Il termine Esposito viene dal latino expositus: “messo fuori”, “abbandonato”. Non era un cognome nel senso moderno del termine, era una classificazione, un’etichetta necessaria per dare un’identità amministrativa a chi identità non ne aveva.
Napoli, nel Seicento, era una delle città più popolose d’Europa; fame, guerre, miseria e gravidanze fuori dal matrimonio spingevano molte donne a compiere l’unico gesto che potesse garantire una possibilità di sopravvivenza ai propri figli: lasciarli alla ruota.
La ruota non giudicava: girava, accoglieva, registrava e poi dava un nome.

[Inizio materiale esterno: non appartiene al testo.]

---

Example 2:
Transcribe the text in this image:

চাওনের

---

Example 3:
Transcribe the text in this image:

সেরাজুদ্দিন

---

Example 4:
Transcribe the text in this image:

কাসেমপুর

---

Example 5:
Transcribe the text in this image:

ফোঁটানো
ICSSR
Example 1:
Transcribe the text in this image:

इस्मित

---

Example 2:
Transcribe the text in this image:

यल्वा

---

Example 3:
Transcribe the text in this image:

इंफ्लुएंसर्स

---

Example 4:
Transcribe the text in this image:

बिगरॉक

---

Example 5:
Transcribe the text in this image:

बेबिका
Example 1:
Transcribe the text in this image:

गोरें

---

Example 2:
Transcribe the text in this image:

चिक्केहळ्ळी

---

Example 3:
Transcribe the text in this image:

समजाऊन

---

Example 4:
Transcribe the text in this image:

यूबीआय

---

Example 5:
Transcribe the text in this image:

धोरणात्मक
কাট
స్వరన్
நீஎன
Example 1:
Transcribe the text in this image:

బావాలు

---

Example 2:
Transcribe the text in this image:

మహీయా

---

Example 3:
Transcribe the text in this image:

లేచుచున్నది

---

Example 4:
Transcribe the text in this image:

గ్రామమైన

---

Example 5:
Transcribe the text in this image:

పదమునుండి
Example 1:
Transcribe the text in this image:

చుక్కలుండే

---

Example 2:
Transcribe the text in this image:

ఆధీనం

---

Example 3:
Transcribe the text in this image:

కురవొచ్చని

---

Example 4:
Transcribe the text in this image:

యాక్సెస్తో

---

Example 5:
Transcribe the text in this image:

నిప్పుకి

Come funzionava la ruota degli esposti

La ruota degli esposti era un dispositivo in legno, cilindrico, incassato nel muro esterno di conventi, ospedali o istituti di carità.
Da fuori sembrava una piccola botola, da dentro, un tamburo che poteva ruotare su sé stesso. Il suo scopo era semplice e drammatico: permettere a una madre (o a chi per lei) di abbandonare un neonato in modo anonimo, senza essere vista.
Quasi sempre si arrivava di notte, in qua to l’oscurità proteggeva l’anonimato; le donne venivano sole o accompagnate, spesso in silenzio.
Il neonato veniva deposto dentro la ruota, avvolto in fasce. A volte con un biglietto, una medaglietta spezzata a metà, un rosario, un segno di riconoscimento, nel caso un giorno si potesse tornare a reclamarlo.
Accanto alla ruota c’era una campana o una cordicella. Tirarla significava avvisare chi stava all’interno.
La ruota veniva girata dall’interno e, in pochi secondi, il bambino passava “dal mondo di fuori” a quello dell’istituzione.
Successivamente un 
religioso o un funzionario: annotava data e ora, descriveva il bambino, conservava eventuali oggetti lasciati con lui.

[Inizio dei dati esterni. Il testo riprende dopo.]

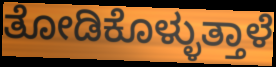
ತೋಡಿಕೊಳ್ಳುತ್ತಾಳೆ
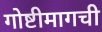
गोष्टीमागची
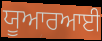
ਯੂਆਰਆਈ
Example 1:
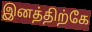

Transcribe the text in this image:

இனத்திற்கே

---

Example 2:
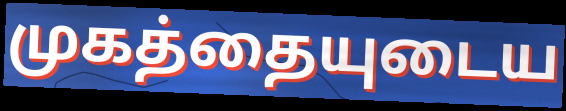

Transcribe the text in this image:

முகத்தையுடைய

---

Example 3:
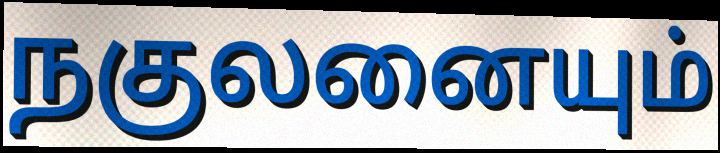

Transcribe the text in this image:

நகுலனையும்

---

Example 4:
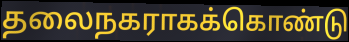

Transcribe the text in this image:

தலைநகராகக்கொண்டு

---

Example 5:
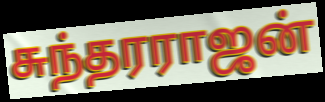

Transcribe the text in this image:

சுந்தரராஜன்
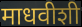
माधवीशी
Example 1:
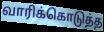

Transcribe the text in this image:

வாரிக்கொடுத்த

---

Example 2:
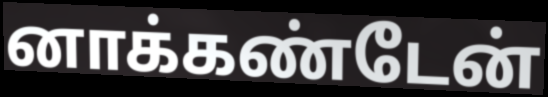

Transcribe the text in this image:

னாக்கண்டேன்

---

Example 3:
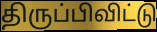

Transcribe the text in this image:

திருப்பிவிட்டு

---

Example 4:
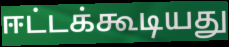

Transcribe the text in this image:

ஈட்டக்கூடியது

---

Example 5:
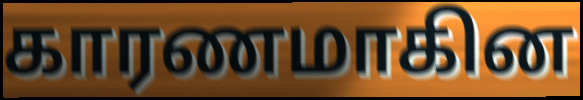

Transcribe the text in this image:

காரணமாகின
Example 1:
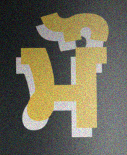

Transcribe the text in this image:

ਮੌ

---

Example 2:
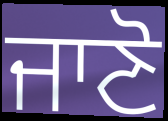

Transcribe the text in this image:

ਜਾਣੋ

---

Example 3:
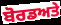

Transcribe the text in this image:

ਬੋਰਡਅਤੇ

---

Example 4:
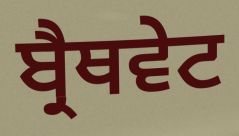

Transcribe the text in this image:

ਬ੍ਰੈਥਵੇਟ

Da quel momento, il neonato diventava un “esposto”.


Napoli e la Real Casa dell’Annunziata

A Napoli il cuore di questo sistema era la Real Casa Santa dell’Annunziata, uno dei più grandi complessi assistenziali d’Europa.

Qui i bambini venivano battezzati, ricevevano un nome e un cognome (spesso Esposito), venivano affidati a balie nelle campagne circostanti; se sopravvivevano, tornavano in istituto per essere educati o avviati a un mestiere.

La mortalità infantile era altissima, tanto che molti non superavano i primi mesi.


Fabritio: un bambino, una data, un destino

Di Fabritio non sappiamo altro: non sappiamo se sia sopravvissuto all’infanzia, se abbia imparato un mestiere, se abbia avuto figli, se sia morto giovane o vecchio, ma sappiamo questo: il suo nome è la prima attestazione documentata del cognome Esposito a Napoli.

Dopo di lui, migliaia di bambini avrebbero ricevuto lo stesso cognome, migliaia di vite sarebbero cresciute portando addosso un segno silenzioso, una memoria scritta nei registri ma invisibile sulla pelle.

Con il tempo, Esposito sarebbe diventato uno dei cognomi più diffusi della Campania, poi d’Italia, poi del mondo.
Eppure tutto comincia lì, con un bambino senza storia, un mattino d’inverno, e una ruota che gira.


Un cognome che racconta una città

Ogni Esposito porta, anche senza saperlo, una traccia di quella Napoli antica: la città che accoglieva, la città che catalogava, la città che dava un nome quando non c’era più nulla da dare.

Non è un cognome “povero”.
È un cognome che racconta la sopravvivenza.
Racconta una mano che ha lasciato.
Racconta un’altra mano che ha preso.

E racconta Fabritio, il primo di tutti.
Il bambino che non aveva nulla e che invece ha lasciato un nome a milioni di persone.